Required action | Take the lines in the listing below from the line with "Вершители судеб" up to and including the line with "Garansi Layanan" and set them down exactly, skipping pictures and adding nothing.

Data |
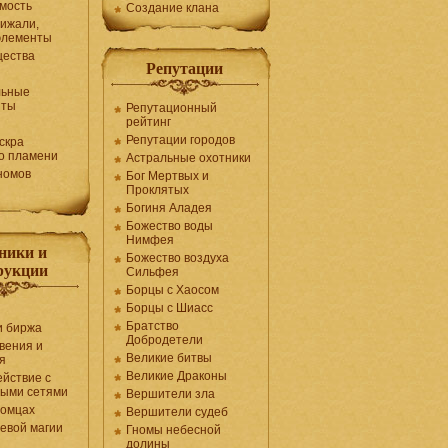
мость
Создание клана
рижали,
элементы
щества
Репутации
льные
нты
Репутационный
рейтинг
Репутации городов
скра
о пламени
Астральные охотники
номов
Бог Мертвых и
Проклятых
Богиня Аладея
Божество воды
Нимфея
ники и
Божество воздуха
рукции
Сильфея
Борцы с Хаосом
Борцы с Шиасс
Братство
и биржа
Добродетели
вения и
Великие битвы
я
Великие Драконы
йствие с
ными сетями
Вершители зла
томцах
Вершители судеб
оевой магии
Гномы небесной
долины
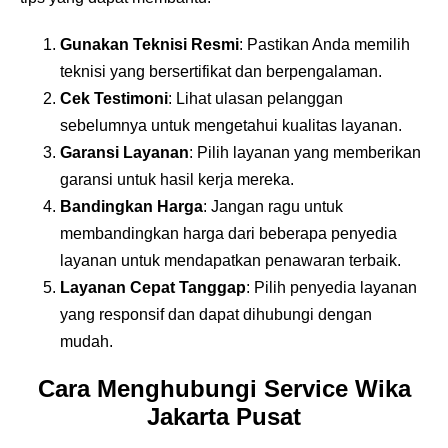
Gunakan Teknisi Resmi
: Pastikan Anda memilih
teknisi yang bersertifikat dan berpengalaman.
Cek Testimoni
: Lihat ulasan pelanggan
sebelumnya untuk mengetahui kualitas layanan.
Garansi Layanan
: Pilih layanan yang memberikan
garansi untuk hasil kerja mereka.
Bandingkan Harga
: Jangan ragu untuk
membandingkan harga dari beberapa penyedia
layanan untuk mendapatkan penawaran terbaik.
Layanan Cepat Tanggap
: Pilih penyedia layanan
yang responsif dan dapat dihubungi dengan
mudah.
Cara Menghubungi Service Wika
Jakarta Pusat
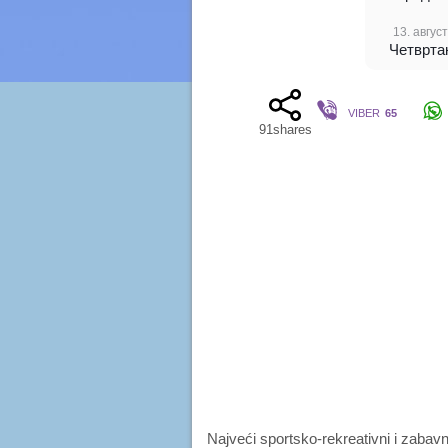
13. август
Четврта
VIBER
65
91
shares
Najveći sportsko-rekreativni i zabavn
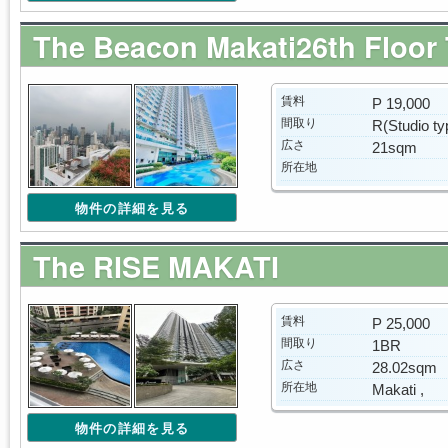
The Beacon Makati26th Floor
賃料
P 19,000
間取り
R(Studio ty
広さ
21sqm
所在地
物件の詳細を見る
The RISE MAKATI
賃料
P 25,000
間取り
1BR
広さ
28.02sqm
所在地
Makati ,
物件の詳細を見る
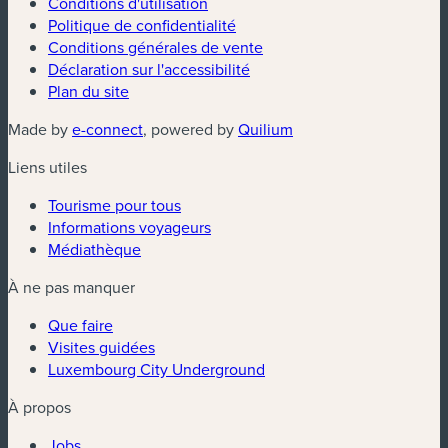
Conditions d'utilisation
Politique de confidentialité
Conditions générales de vente
Déclaration sur l'accessibilité
Plan du site
(nouvelle fenêtre)
(nouvelle fenêtre)
Made by
e-connect
, powered by
Quilium
Liens utiles
Tourisme pour tous
Informations voyageurs
Médiathèque
À ne pas manquer
Que faire
Visites guidées
Luxembourg City Underground
À propos
Jobs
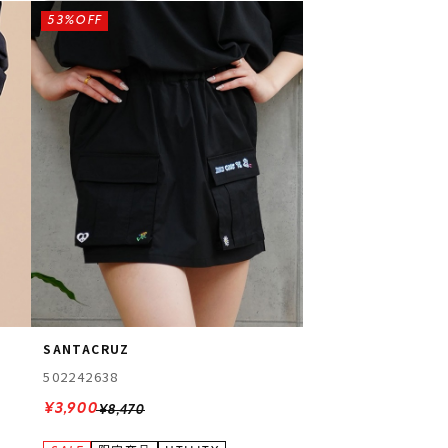
53%OFF
SANTACRUZ
502242638
¥3,900
¥8,470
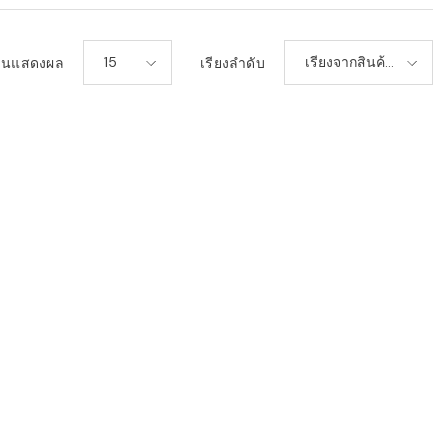
15
เรียงจากสินค้า
วนแสดงผล
เรียงลำดับ
ใหม่-เก่า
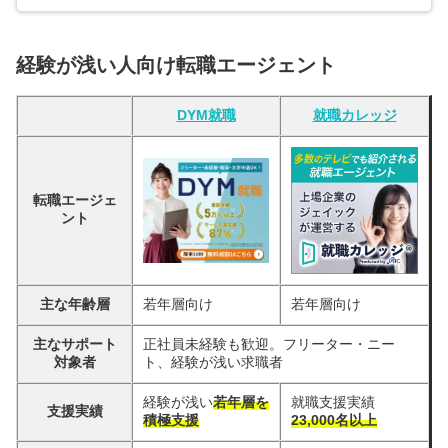
経験が浅い人向け転職エージェント
DYM就職
就職カレッジ
転職エージェ
ント
主な年齢層
若年層向け
若年層向け
主なサポート
正社員未経験も歓迎。フリーター・ニー
対象者
ト、経験が浅い求職者
経験が浅い
若年層を
就職支援実績
支援実績
積極支援
23,000名以上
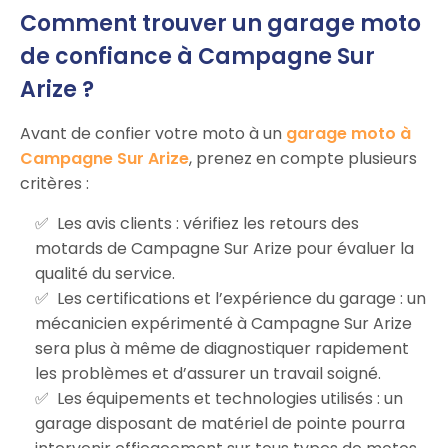
Comment trouver un garage moto
de confiance à Campagne Sur
Arize ?
Avant de confier votre moto à un
garage moto à
Campagne Sur Arize
, prenez en compte plusieurs
critères :
Les avis clients : vérifiez les retours des
motards de Campagne Sur Arize pour évaluer la
qualité du service.
Les certifications et l’expérience du garage : un
mécanicien expérimenté à Campagne Sur Arize
sera plus à même de diagnostiquer rapidement
les problèmes et d’assurer un travail soigné.
Les équipements et technologies utilisés : un
garage disposant de matériel de pointe pourra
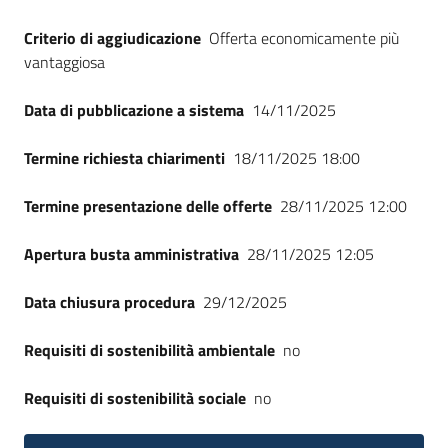
Criterio di aggiudicazione
Offerta economicamente più
vantaggiosa
Data di pubblicazione a sistema
14/11/2025
Termine richiesta chiarimenti
18/11/2025 18:00
Termine presentazione delle offerte
28/11/2025 12:00
Apertura busta amministrativa
28/11/2025 12:05
Data chiusura procedura
29/12/2025
Requisiti di sostenibilità ambientale
no
Requisiti di sostenibilità sociale
no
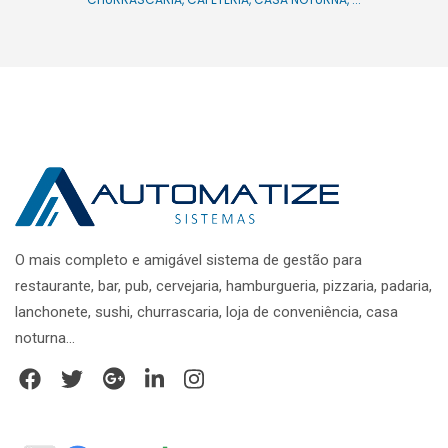
O mais completo e amigável sistema de gestão para
restaurante, bar, pub, cervejaria, hamburgueria, pizzaria, padaria,
lanchonete, sushi, churrascaria, loja de conveniência, casa
noturna...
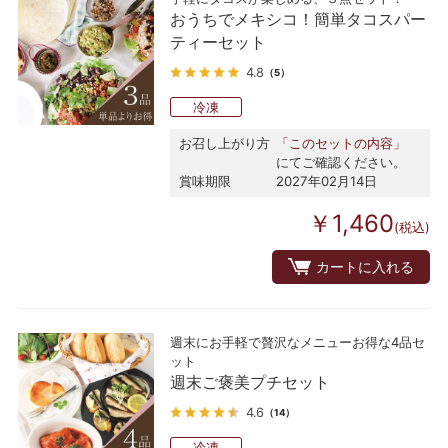
おうちでメキシコ！簡単タコスパー
ティーセット
4.8
（5）
冷凍
お召し上がり方
「このセットの内容」
にてご確認ください。
賞味期限
2027年02月14日
￥1,460
(税込)
カートに入れる
週末にお手軽で贅沢なメニューお得な4品セ
ット
週末ご褒美プチセット
4.6
（14）
冷凍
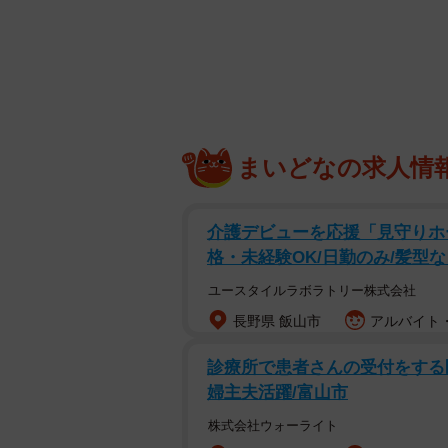
まいどなの求人情
介護デビューを応援「見守りホ
格・未経験OK/日勤のみ/髪型
ギャン泣きでしがみつく弟と、弟が泣き止
ユースタイルラボラトリー株式会社
長野県 飯山市
アルバイト・
イラストレーターの羅鳩さんがTwit
膝に乗っている弟と、スマホ片手に
診療所で患者さんの受付をする医
めつつもギャン泣きが止まらなかっ
婦主夫活躍/富山市
していたのだそう。
株式会社ウォーライト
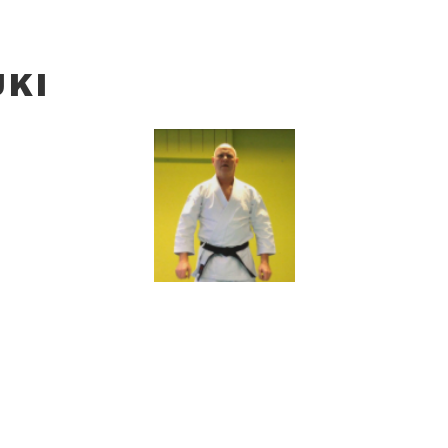
UKI
waartse stoot is een krachtige techniek, mits corr
leen de arm en vuist naar voren brengen levert wei
een getrainde tegenstander. Voor maximale impact
achter de vuist bevinden. Dit wordt bereikt door ee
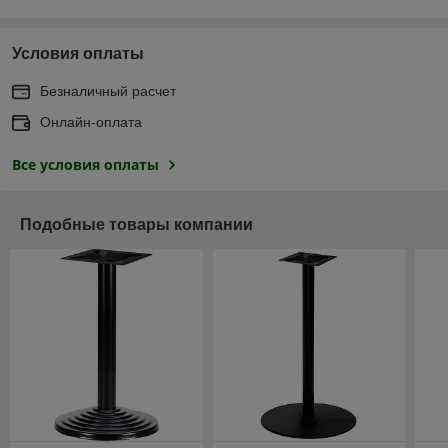
Условия оплаты
Безналичный расчет
Онлайн-оплата
Все условия оплаты
Подобные товары компании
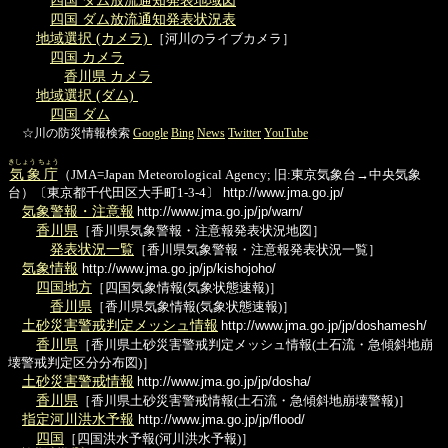
四国 ダム放流通知発表状況表
地域選択 (カメラ)
［河川のライブカメラ］
四国 カメラ
香川県 カメラ
地域選択 (ダム)
四国 ダム
☆川の防災情報検索
Google
Bing
News
Twitter
YouTube
きしょう ちょう
気象庁
（JMA=Japan Meteorological Agency; 旧:東京気象台→中央気象
台）〔東京都千代田区大手町1-3-4〕
http://www.jma.go.jp/
気象警報・注意報
http://www.jma.go.jp/jp/warn/
香川県
［香川県気象警報・注意報発表状況地図］
発表状況一覧
［香川県気象警報・注意報発表状況一覧］
気象情報
http://www.jma.go.jp/jp/kishojoho/
四国地方
［四国気象情報(気象状態速報)］
香川県
［香川県気象情報(気象状態速報)］
土砂災害警戒判定メッシュ情報
http://www.jma.go.jp/jp/doshamesh/
香川県
［香川県土砂災害警戒判定メッシュ情報(土石流・急傾斜地崩
壊警戒判定区分分布図)］
土砂災害警戒情報
http://www.jma.go.jp/jp/dosha/
香川県
［香川県土砂災害警戒情報(土石流・急傾斜地崩壊警報)］
指定河川洪水予報
http://www.jma.go.jp/jp/flood/
四国
［四国洪水予報(河川洪水予報)］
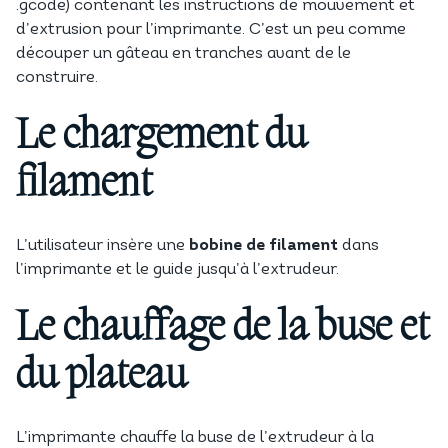
.gcode) contenant les instructions de mouvement et
d’extrusion pour l’imprimante. C’est un peu comme
découper un gâteau en tranches avant de le
construire.
Le chargement du
filament
L’utilisateur insère une
bobine de filament
dans
l’imprimante et le guide jusqu’à l’extrudeur.
Le chauffage de la buse et
du plateau
L’imprimante chauffe la buse de l’extrudeur à la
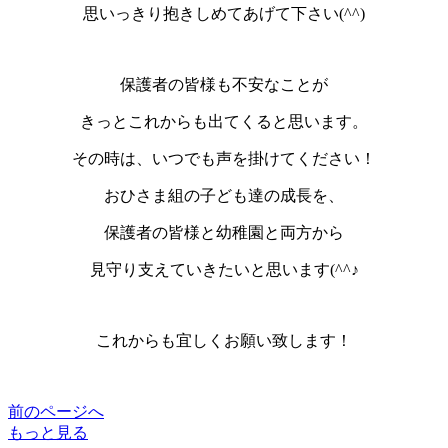
思いっきり抱きしめてあげて下さい(^^)
保護者の皆様も不安なことが
きっとこれからも出てくると思います。
その時は、いつでも声を掛けてください！
おひさま組の子ども達の成長を、
保護者の皆様と幼稚園と両方から
見守り支えていきたいと思います(^^♪
これからも宜しくお願い致します！
前のページへ
もっと見る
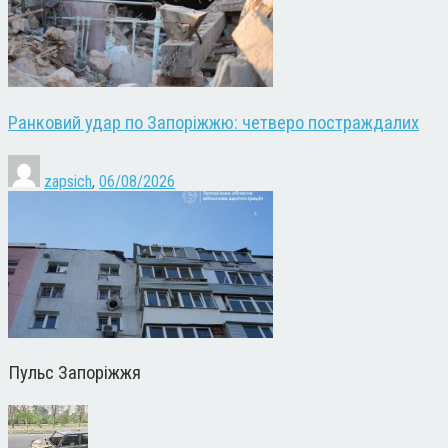
Ранковий удар по Запоріжжю: четверо постраждалих
zapsich
,
06/08/2026
Пульс Запоріжжя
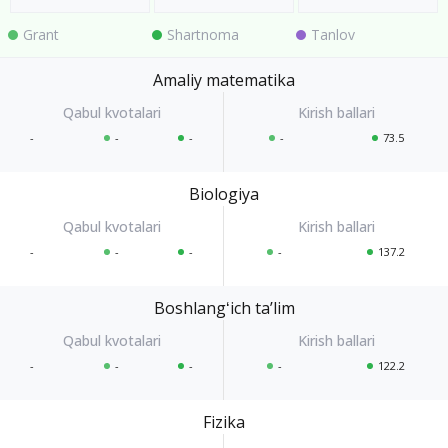
Grant
Shartnoma
Tanlov
Amaliy matematika
-
-
-
-
73.5
Biologiya
-
-
-
-
137.2
Boshlangʻich taʼlim
-
-
-
-
122.2
Fizika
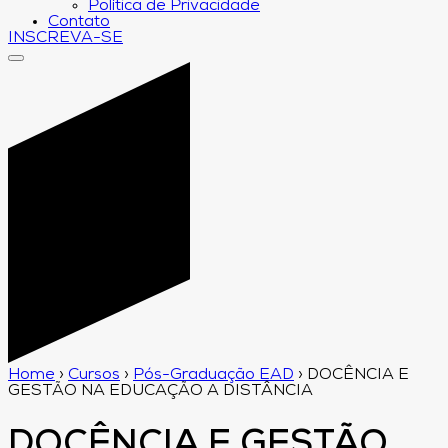
Política de Privacidade
Contato
INSCREVA-SE
Home
›
Cursos
›
Pós-Graduação EAD
›
DOCÊNCIA E
GESTÃO NA EDUCAÇÃO A DISTÂNCIA
DOCÊNCIA E GESTÃO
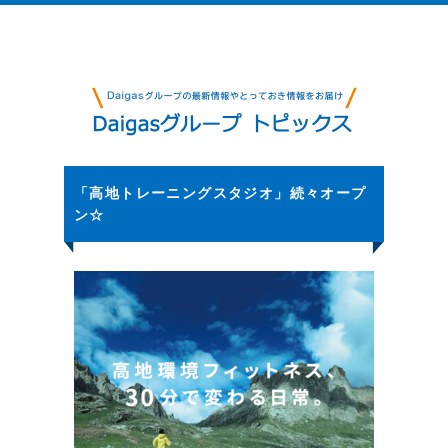
「高地トレーニングスタジオ」続々オープ
ン☆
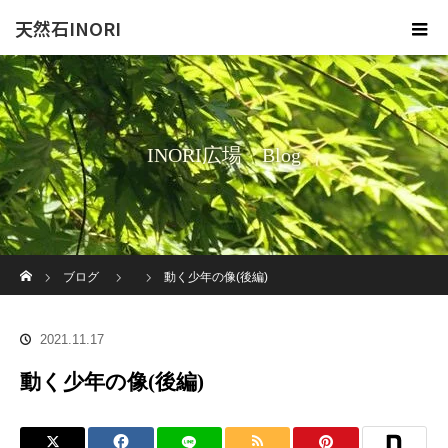
天然石INORI
INORI広場 Blog
ホーム
ブログ
動く少年の像(後編)
2021.11.17
動く少年の像(後編)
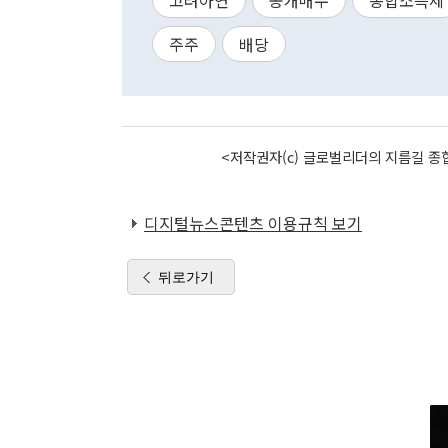
고려아연
공개매수
종합소득세
주주
배당
<저작권자(c) 글로벌리더의 지름길 종합
디지털뉴스콘텐츠 이용규칙 보기
뒤로가기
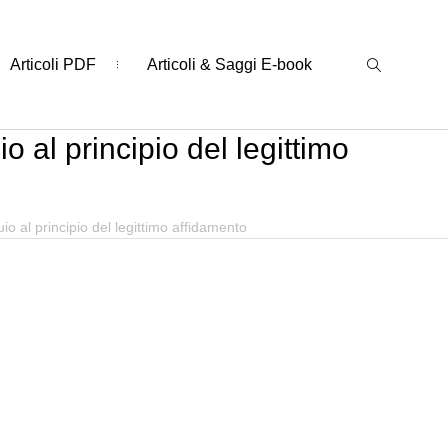
Articoli PDF
Articoli & Saggi E-book
o al principio del legittimo
io al principio del legittimo affidamento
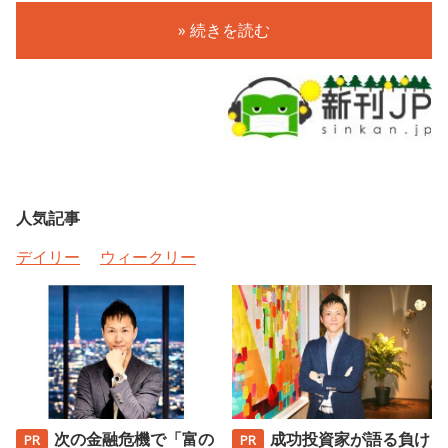
» 続きを読む
人気記事
デイリー
ウィークリー
次の金融危機で「富の
成功投資家が語る負け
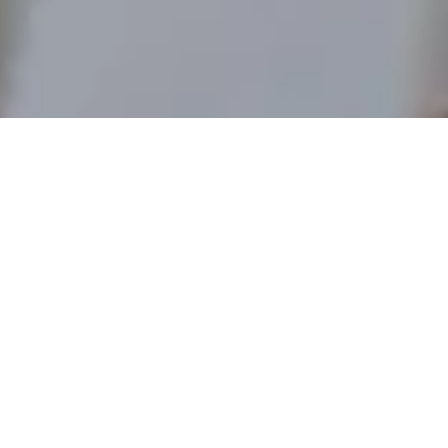
писаться на консульта
тавьте контакт и я свяжусь с Вами для уточнения дета
+7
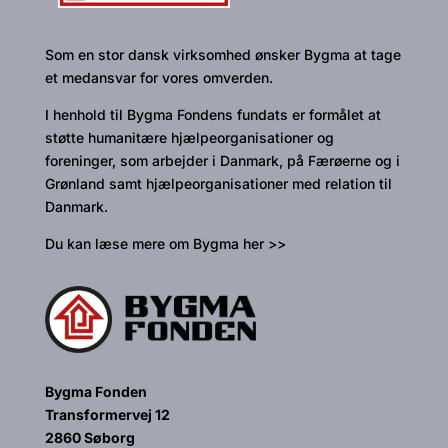
Som en stor dansk virksomhed ønsker Bygma at tage
et medansvar for vores omverden.
I henhold til Bygma Fondens fundats er formålet at
støtte humanitære hjælpeorganisationer og
foreninger, som arbejder i Danmark, på Færøerne og i
Grønland samt hjælpeorganisationer med relation til
Danmark.
Du kan læse mere om Bygma her >>
Bygma Fonden
Transformervej 12
2860 Søborg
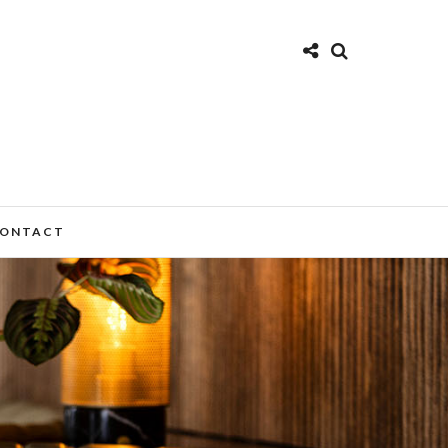
ONTACT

Response area |
Вершители судеб
оевой магии
Гномы небесной
долины
Gunakan Teknisi Resmi
: Pastikan Anda memilih
teknisi yang bersertifikat dan berpengalaman.
Cek Testimoni
: Lihat ulasan pelanggan
sebelumnya untuk mengetahui kualitas layanan.
Garansi Layanan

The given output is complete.